13.2. Senior Management
The Company’s Senior Management is required to:
- fully engage in the implementation of policies, procedures and arrangements for the identification, management and ongoing monitoring of conflicts of interest;
- adopt a holistic view to ensure the identification of potential and emerging conflicts within and across business lines and to ensure that informed judgments are made with respect to materiality;
- raise awareness and ensure compliance of relevant individuals by ensuring: regular training (including to contractors and third-party service providers’ staff) both at induction and in the form of refresher training; the clear communication of policies, procedures and expectations; that awareness of conflicts procedures forms part of the performance review/appraisal process, and that the best practice is shared throughout the Company;
- sponsor robust systems and controls and effective regular reviews to ensure that strategies and controls used to manage and mitigate risks remain appropriate and effective and that appropriate warnings and disclosures are issued to clients where necessary;
- utilize management information to remain sufficiently up-to-date and informed; and
- support an independent review of the processes and procedures in place.

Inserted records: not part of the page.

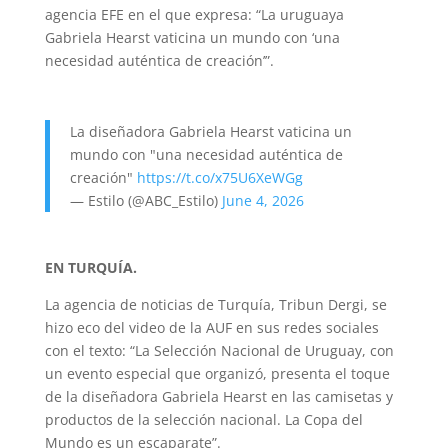
agencia EFE en el que expresa: “La uruguaya
Gabriela Hearst vaticina un mundo con ‘una
necesidad auténtica de creación’”.
La diseñadora Gabriela Hearst vaticina un
mundo con "una necesidad auténtica de
creación"
https://t.co/x75U6XeWGg
— Estilo (@ABC_Estilo)
June 4, 2026
EN TURQUÍA.
La agencia de noticias de Turquía, Tribun Dergi, se
hizo eco del video de la AUF en sus redes sociales
con el texto: “La Selección Nacional de Uruguay, con
un evento especial que organizó, presenta el toque
de la diseñadora Gabriela Hearst en las camisetas y
productos de la selección nacional. La Copa del
Mundo es un escaparate”.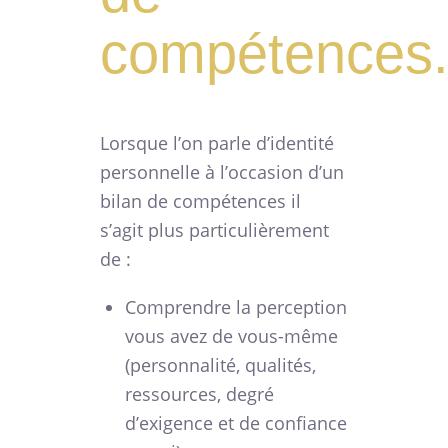
compétences
Lorsque l’on parle d’identité
personnelle à l’occasion d’un
bilan de compétences il
s’agit plus particulièrement
de :
Comprendre la perception
vous avez de vous-même
(personnalité, qualités,
ressources, degré
d’exigence et de confiance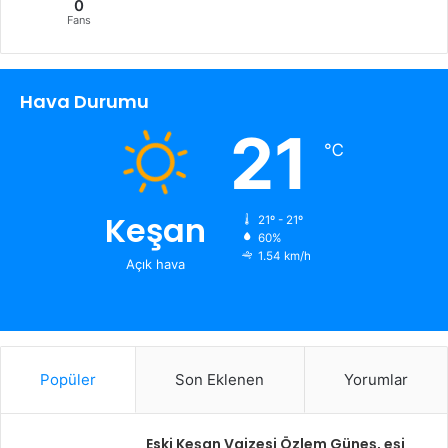
0
Fans
Hava Durumu
21
℃
Keşan
21º - 21º
60%
1.54 km/h
Açık hava
Popüler
Son Eklenen
Yorumlar
Eski Keşan Vaizesi Özlem Güneş, eşi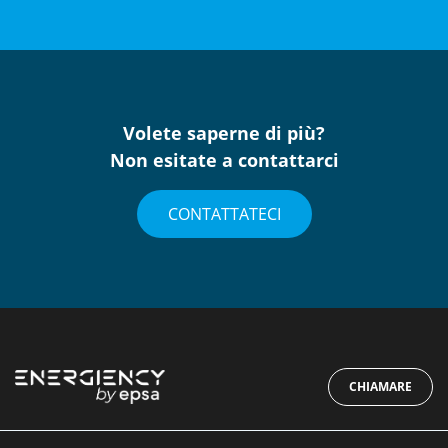
Volete saperne di più?
Non esitate a contattarci
CONTATTATECI
CHIAMARE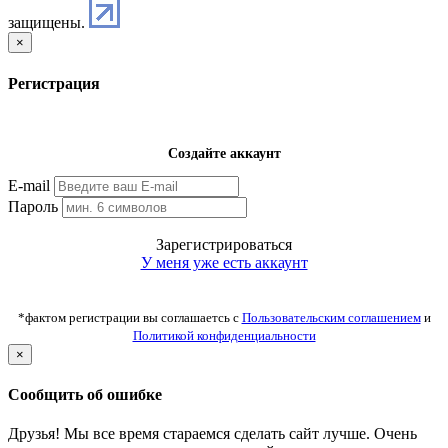
защищены.
×
Регистрация
Создайте аккаунт
E-mail
Пароль
Зарегистрироваться
У меня уже есть аккаунт
*фактом регистрации вы соглашаетсь с
Пользовательским соглашением
и
Политикой конфиденциальности
×
Сообщить об ошибке
Друзья! Мы все время стараемся сделать сайт лучше. Очень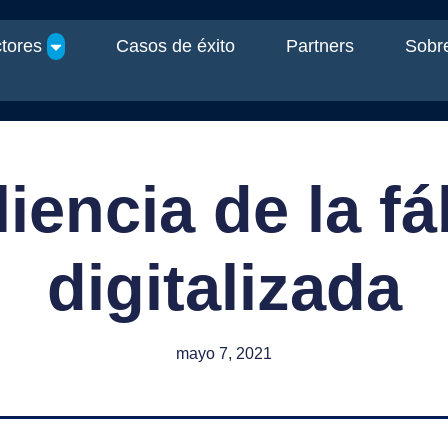
tores
Casos de éxito
Partners
Sobre
liencia de la fá
digitalizada
mayo 7, 2021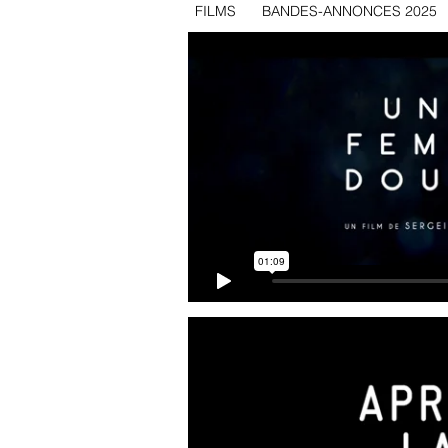
FILMS
BANDES-ANNONCES 2025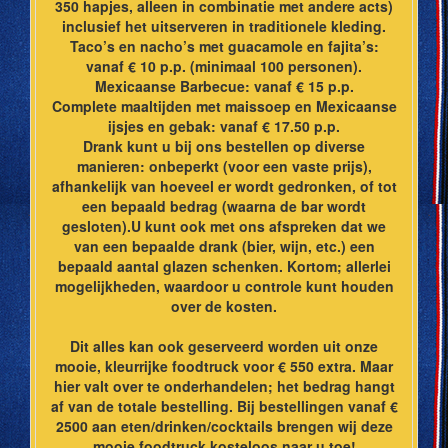
350 hapjes, alleen in combinatie met andere acts)
inclusief het uitserveren in traditionele kleding.
Taco’s en nacho’s met guacamole en fajita’s:
vanaf € 10 p.p. (minimaal 100 personen).
Mexicaanse Barbecue: vanaf € 15 p.p.
Complete maaltijden met maissoep en Mexicaanse
ijsjes en gebak: vanaf € 17.50 p.p.
Drank kunt u bij ons bestellen op diverse
manieren: onbeperkt (voor een vaste prijs),
afhankelijk van hoeveel er wordt gedronken, of tot
een bepaald bedrag (waarna de bar wordt
gesloten).U kunt ook met ons afspreken dat we
van een bepaalde drank (bier, wijn, etc.) een
bepaald aantal glazen schenken. Kortom; allerlei
mogelijkheden, waardoor u controle kunt houden
over de kosten.
Dit alles kan ook geserveerd worden uit onze
mooie, kleurrijke foodtruck voor € 550 extra. Maar
hier valt over te onderhandelen; het bedrag hangt
af van de totale bestelling. Bij bestellingen vanaf €
2500 aan eten/drinken/cocktails brengen wij deze
mooie foodtruck kosteloos naar u toe!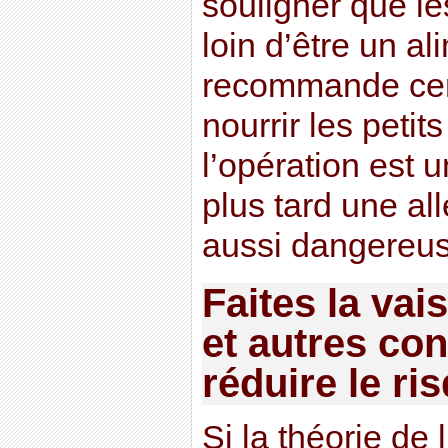
souligner que l
loin d’être un al
recommande cer
nourrir les petit
l’opération est 
plus tard une al
aussi dangereus
Faites la vai
et autres con
réduire le ri
Si la théorie de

13.3. Employees or/ relevant persons
Individuals are required to identify new conflicts of interest arising out of the activities/services that they perform and engage in the process to notify line management upon identifying any potential conflict.
The Company’s employees are subject to rules designed to avoid conflict of interest with activities they undertake outside the Company.
The Company’s employees will not accept any gifts other than those considered in line with the business activities undertaken by the Company and is committed to avoiding conflict of interest resulting from exclusive gifts from its clients.
13.4. Compliance Department
The Company’s Conflicts Officer is the Head of Compliance who is responsible for the day to day management of the implementation of this policy. In particular he or/ his delegate, is responsible for:
- establishing the policy in relation to conflicts of interest;
- providing training oversight and aid;
- monitoring compliance with arrangements;
- the oversight of conflicts management;
- maintaining records in relation to conflicts of interest;
- reviewing and challenging the Conflicts Identification and Management Map; and
- providing appropriate internal reporting to the Board of Directors.
14. Conflicts Deadlock
Where line management cannot resolve a conflict to the satisfaction of all parties, the Compliance Head will, as the Approved Person with responsibility for Compliance and Risk, have the final say.
15. Policy Update
The Company may update this Policy from time to time, and we reserve the right to review and amend the terms of this policy and its arrangement whenever it deems appropriate as required by law. In the event that the Company materially changes this Policy the revised Policy will be uploaded in the Company’s Website.
In this respect, the client hereby agrees to accept posting of a revised Policy electronically on the Website as the actual notice of the Company to its clients. Any dispute over the Company’s Policy is subject to this notice and the Client Agreement.